Twins reliever Brian Parker pitched the ninth and the Red Sox added an insurance run. After Benintendi lined out to deep left, Martinez doubled down the left field line. Rafael Devers fouled out to left before Xander Bogaerts lined a double to the gap in right-center that rolled to the wall and scored JDM easily. The Red Sox have hit at least one extra-base hit in 88 consecutive games, the longest active streak in MLB and longest for the Red Sox since a 164-game streak in 2004-05.

Ryan Brasier needed only 11 pitches to throw a clean ninth, getting a fly to left and a grounder to second before striking out Sanó to end the game.

AL East: MFY 3, Rays 0 (Tanaka complete-game two-hitter). MFY –, TBR 1.5, BOS 5.5.
Rick Porcello / José Berríos
Betts, RF
Benintendi, LF
Martinez, DH
Devers, 3B
Bogaerts, SS
Holt, 2B
Chavis, 1B
Bradley, CF
León, C
Back with the team: Hector Velázquez and Ryan Brasier. Optioned to Pawtucket: Travis Lakins and Josh Smith.

Since April 28, the Red Sox have the best record in the AL East (28-17, .622), 0.5 GA of the Yankees (26-16). In that time, both Boston and New York have allowed 189 runs, but the Red Sox have scored 50 more runs (274-224). Based on runs scored/allowed, you would expect the Red Sox to be 30-15 and Yankees 24-18, but reality has not compiled (which is a common complaint about reality). (The Twins have been even better since April 28 - 31-14, .689.)

During their current five-game winning streak, the Red Sox are averaging 7.8 runs per game, batting .323 with a 1.022 OPS.

The Red Sox and Rays are the only teams with as many as five qualifying players with an OBP of .350 or higher: Xander Bogaerts (.391), Mookie Betts (.387), J.D. Martinez (.376), Rafael Devers (.362), and Andrew Benintendi (.352). ... Boston also has three of the AL's top four leaders in runs scored: Bogaerts (1st, 56), Betts (3rd, 54), and Devers (4th, 52).

Jackie Bradley has a seven-game hitting streak and has reached base in 12 straight games. Since May 20 (26 games), Bradley has the second-highest OPS in the American League: 1.055, with a .307/.396/.659 slash line. ... Mike Trout is #1: 1.112 and Xander Bogaerts is #3: 1.051.
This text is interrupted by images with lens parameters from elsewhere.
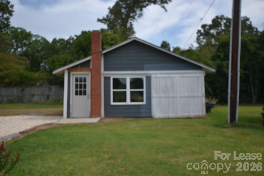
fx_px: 264
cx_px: 132
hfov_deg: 53.1
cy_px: 88
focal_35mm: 36
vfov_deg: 36.9
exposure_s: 1/500
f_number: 4.5
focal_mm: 24
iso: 100
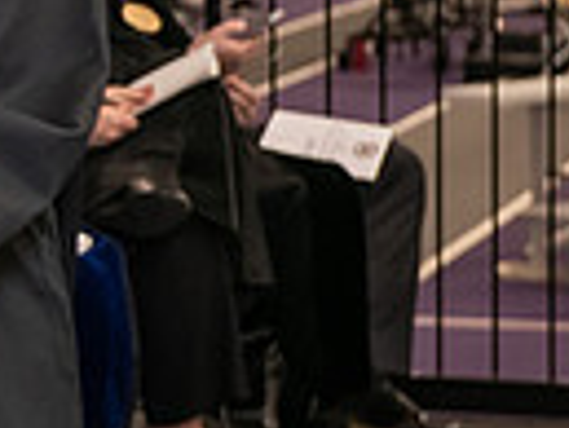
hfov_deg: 7.1
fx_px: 4409
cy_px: -121
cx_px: -657
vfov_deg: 5.5
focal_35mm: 268
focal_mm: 62
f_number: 5
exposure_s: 1/125
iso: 2000
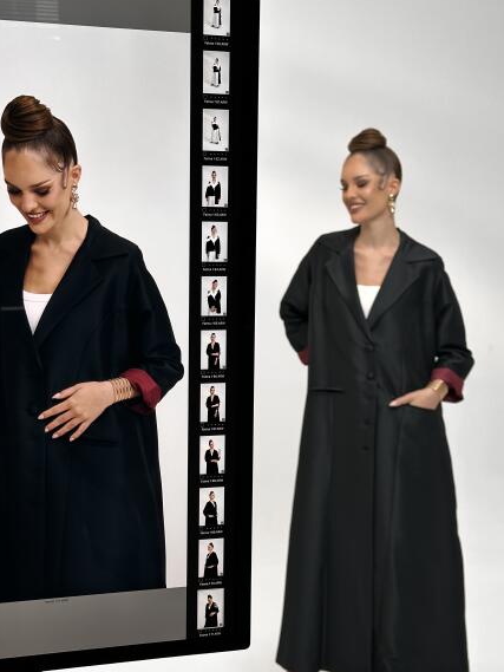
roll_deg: +1.3
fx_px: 1145
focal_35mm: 59
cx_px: 231
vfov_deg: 32.6
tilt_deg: -5.1
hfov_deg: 24.8
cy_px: 386
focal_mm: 6.86
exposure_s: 1/174
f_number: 1.78
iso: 64
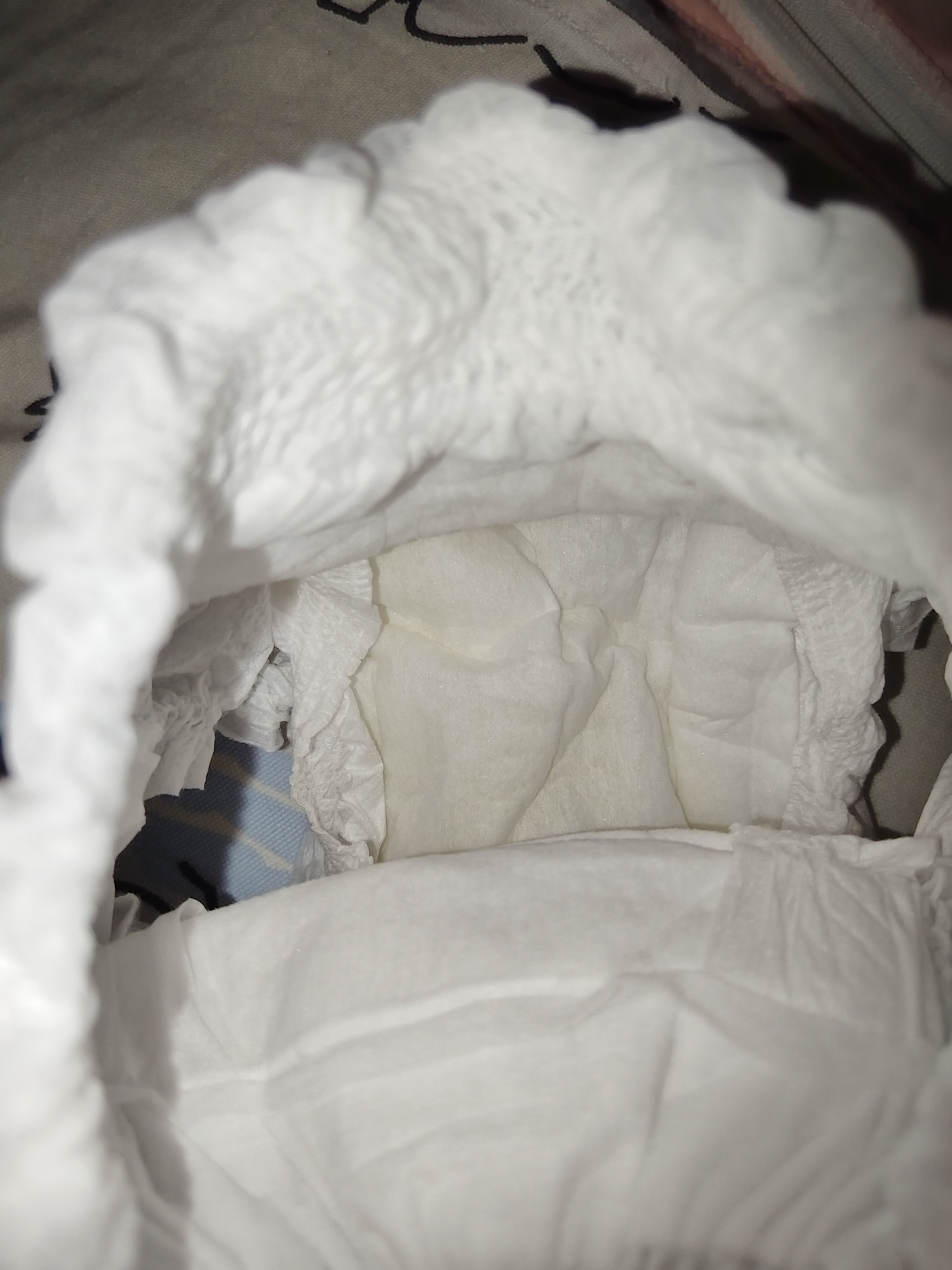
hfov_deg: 53.1
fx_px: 953
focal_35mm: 26
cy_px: 635
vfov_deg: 67.3
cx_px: 476
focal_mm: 4.95
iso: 561
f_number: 1.9
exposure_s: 1/100
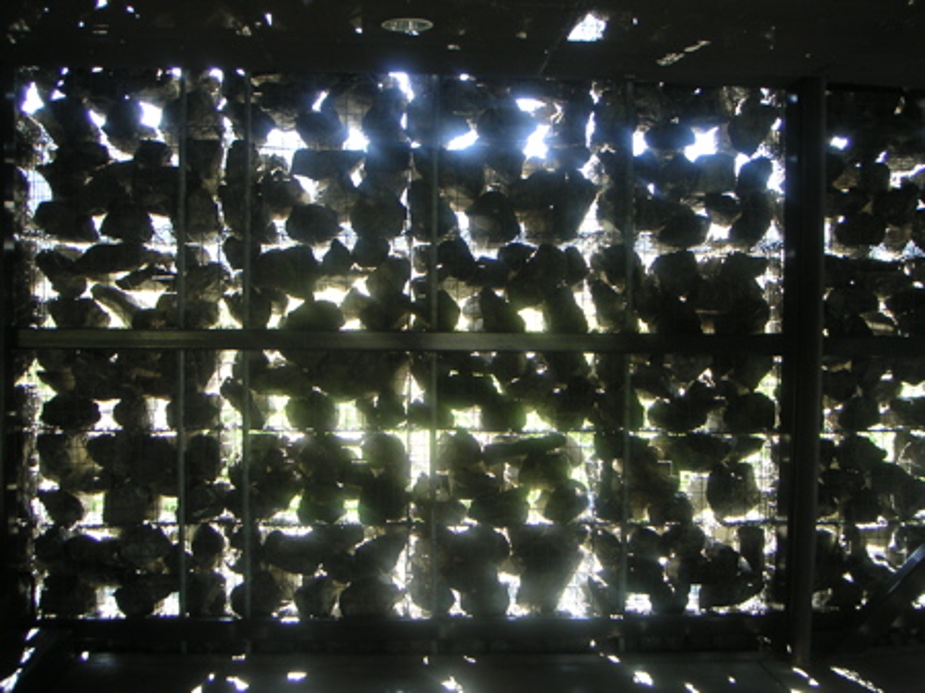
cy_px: 346
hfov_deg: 49.0
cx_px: 462
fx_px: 1015
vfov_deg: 37.7
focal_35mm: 38
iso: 80
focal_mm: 6
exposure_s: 1/45
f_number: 2.8
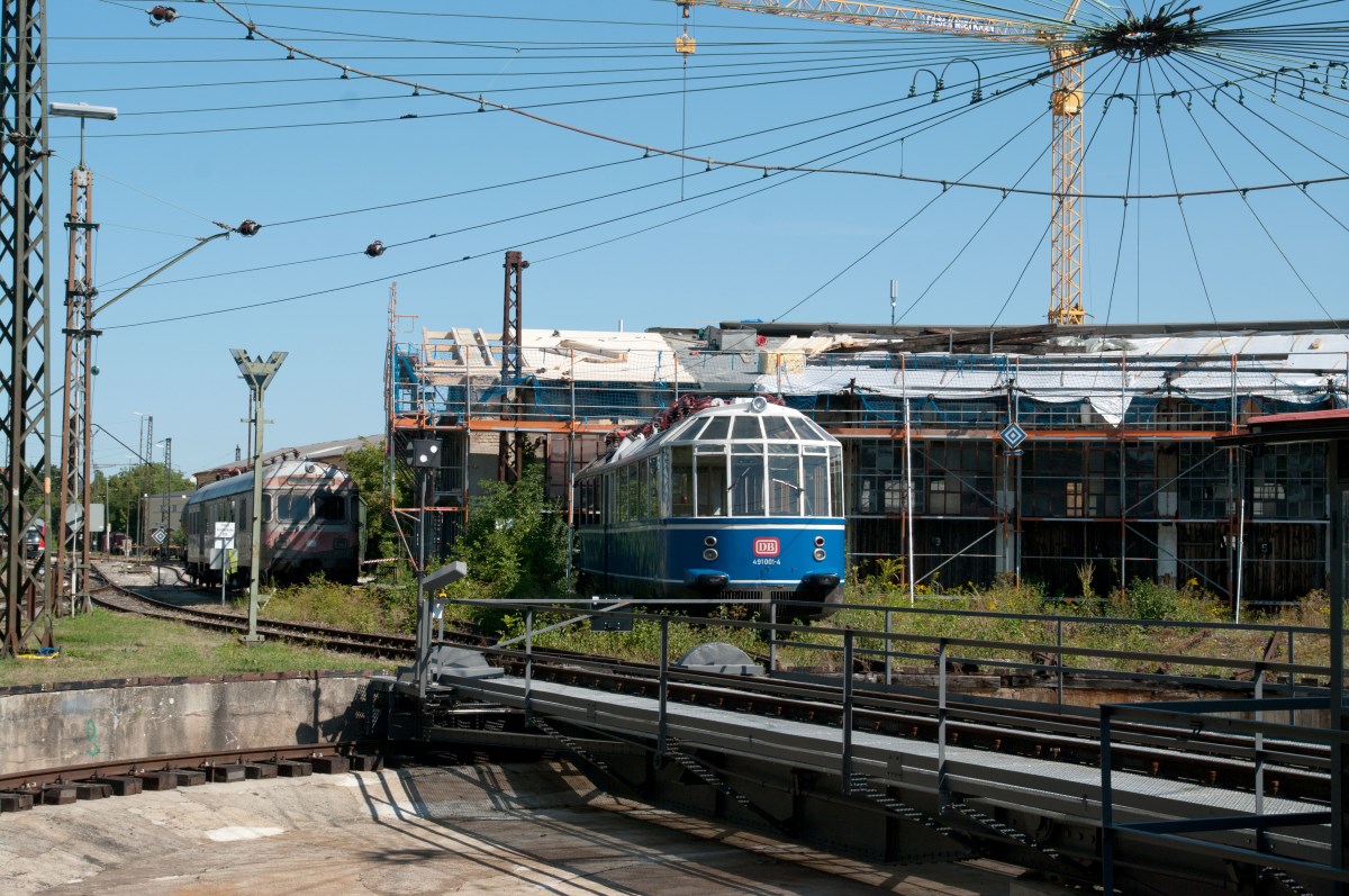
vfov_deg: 23.7
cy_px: 448
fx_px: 2133
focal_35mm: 57
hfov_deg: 35.1
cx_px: 674
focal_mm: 38
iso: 400
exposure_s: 1/750
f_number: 8
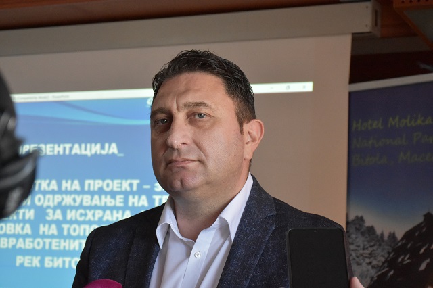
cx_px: 216
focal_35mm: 84
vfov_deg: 16.2
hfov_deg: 24.2
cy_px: 144
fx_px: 1010
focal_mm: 56
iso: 5000
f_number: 8
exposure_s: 1/250
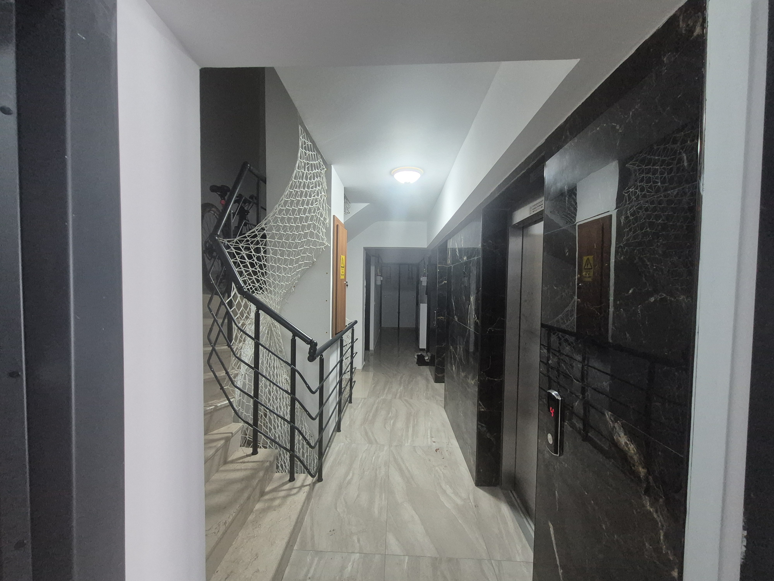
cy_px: 290
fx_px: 291
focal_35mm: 13
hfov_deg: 106.2
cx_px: 387
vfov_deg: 89.9
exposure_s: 1/50
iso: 500
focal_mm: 1.74
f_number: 2.2
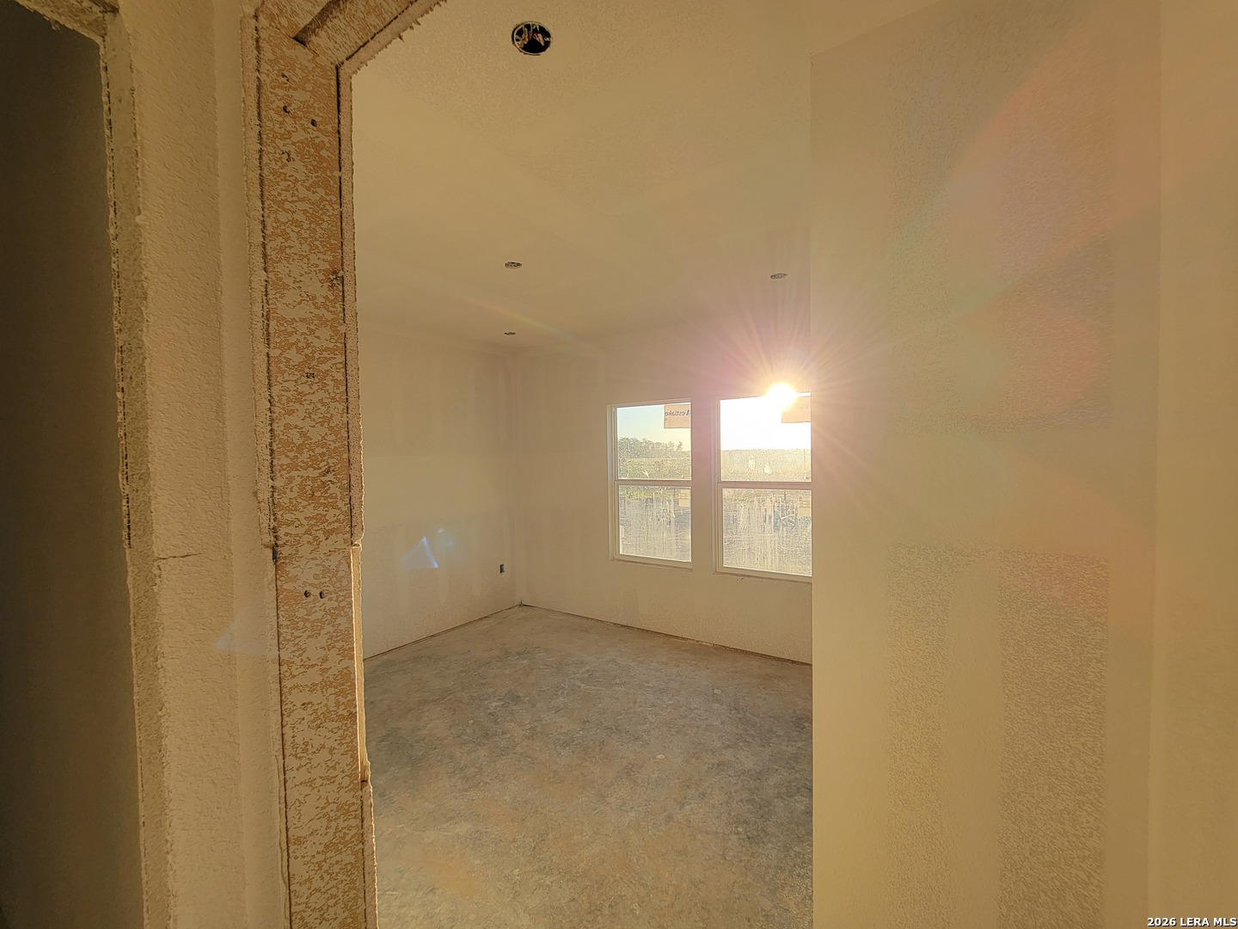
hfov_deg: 106.2
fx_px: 465
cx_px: 619
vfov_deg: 89.9
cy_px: 464
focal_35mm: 13
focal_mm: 2.2
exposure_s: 1/154
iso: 50
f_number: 2.2
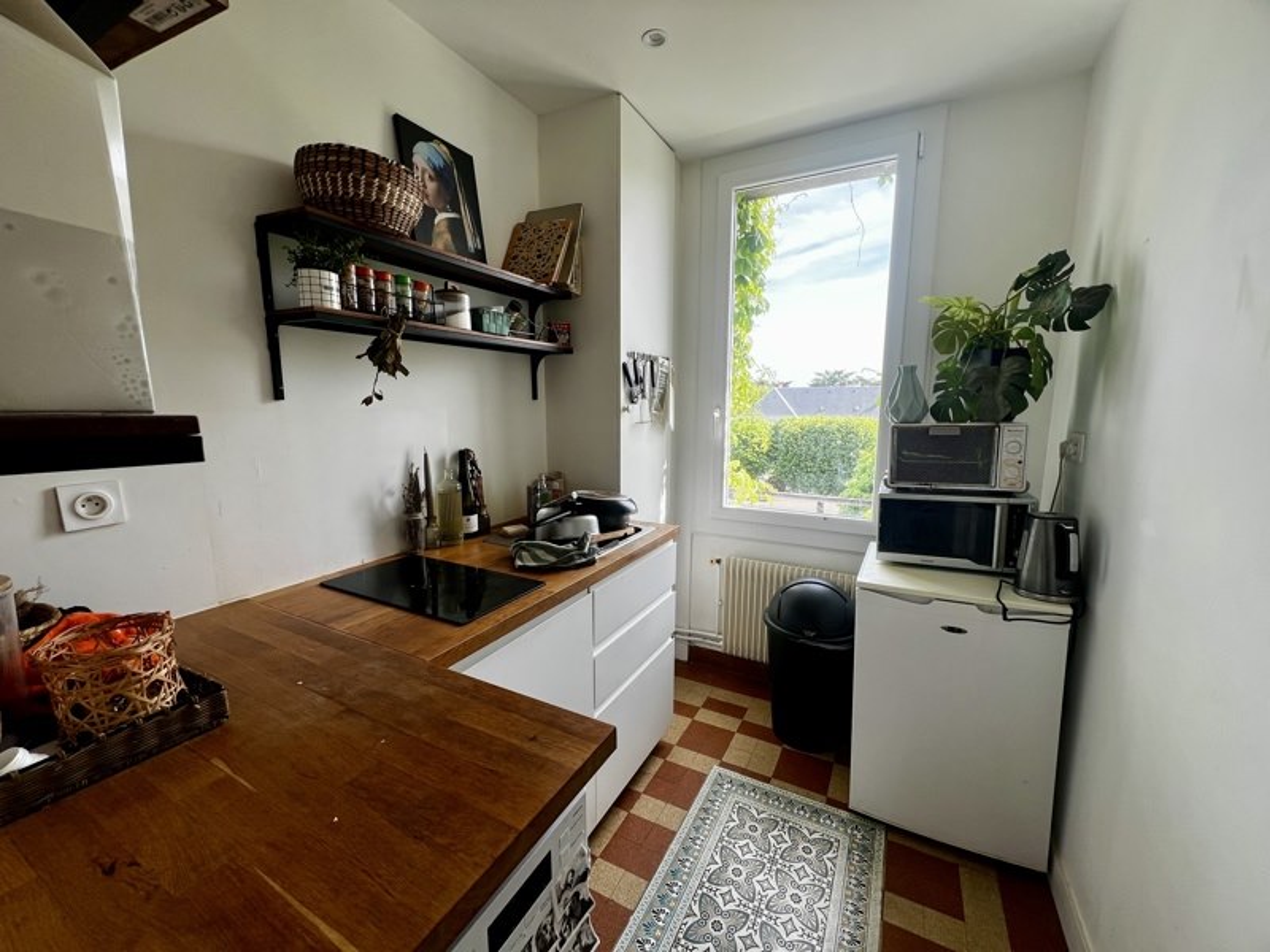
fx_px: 477
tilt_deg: -9.0
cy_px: 476
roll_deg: +0.4
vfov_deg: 89.9
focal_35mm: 13
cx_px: 635
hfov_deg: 106.2
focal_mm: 1.57
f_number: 1.8
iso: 32
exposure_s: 1/169
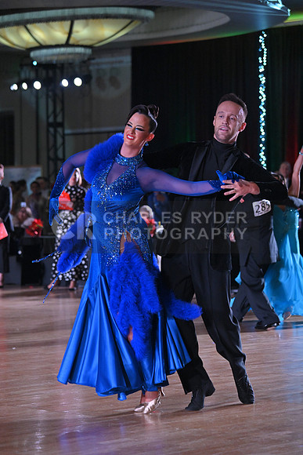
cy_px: 228
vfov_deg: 17.1
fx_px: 1514
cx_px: 152
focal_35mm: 120
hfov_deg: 11.4
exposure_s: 1/400
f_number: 5
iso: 4000
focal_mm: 120
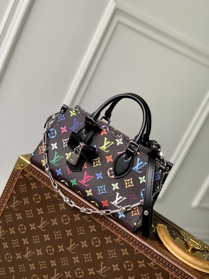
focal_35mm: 52
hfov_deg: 28.0
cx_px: 104
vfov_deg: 36.8
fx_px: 419
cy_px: 140
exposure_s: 1/122
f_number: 2.4
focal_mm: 6
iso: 80
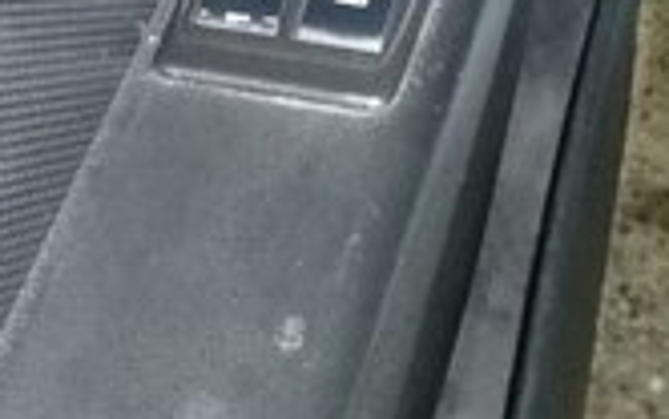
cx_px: 375
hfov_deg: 21.2
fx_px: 1788
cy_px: -153
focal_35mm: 98
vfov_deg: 12.9
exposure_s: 1/20
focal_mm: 3.3
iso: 640
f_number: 2.2
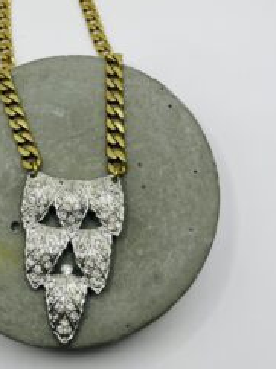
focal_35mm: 43
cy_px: 116
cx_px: 76
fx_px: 458
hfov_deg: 33.0
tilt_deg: -65.7
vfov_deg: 43.1
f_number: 1.6
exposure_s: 1/580
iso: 50
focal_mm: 5.1
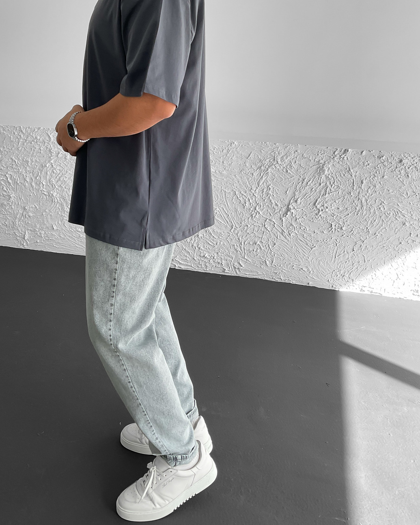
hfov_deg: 42.1
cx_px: 180
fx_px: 544
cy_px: 204
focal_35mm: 35
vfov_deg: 51.1
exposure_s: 1/180
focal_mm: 3
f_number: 1.8
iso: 16
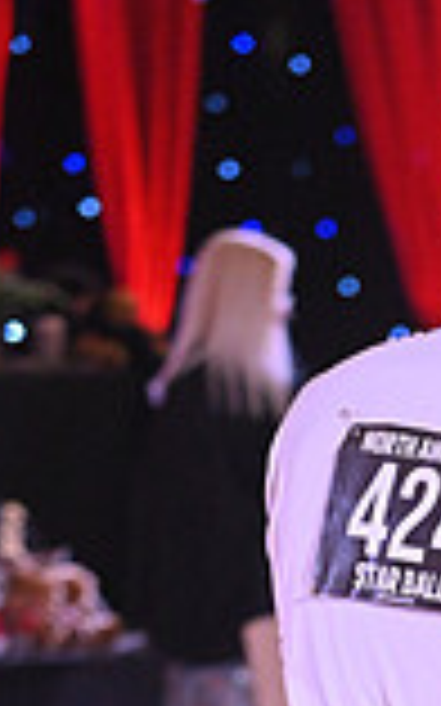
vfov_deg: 4.5
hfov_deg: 2.8
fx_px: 8854
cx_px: 839
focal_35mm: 460
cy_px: 1012
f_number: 5
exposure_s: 1/320
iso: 3200
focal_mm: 122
AL East: MFY –, TBR 0.5, BOS 5.5. ... Rays/MFY, 7 PM.

2 comments:

FenFan said...

I watched between the top of the third and the top of the eighth, so I missed any offense either team had to offer. I fully expected the bullpen to blow it, and Brewer almost delivered, but a nice solid win. I remain hopeful that Boston can make a run here and catch up to New York and Tampa in the standings.

FenFan said...

I just watched the video recap of the game. During the pregame, the Twins recognized David Ortiz and wished him a speedy recovery from last week's shooting: a nice gesture by his former organization.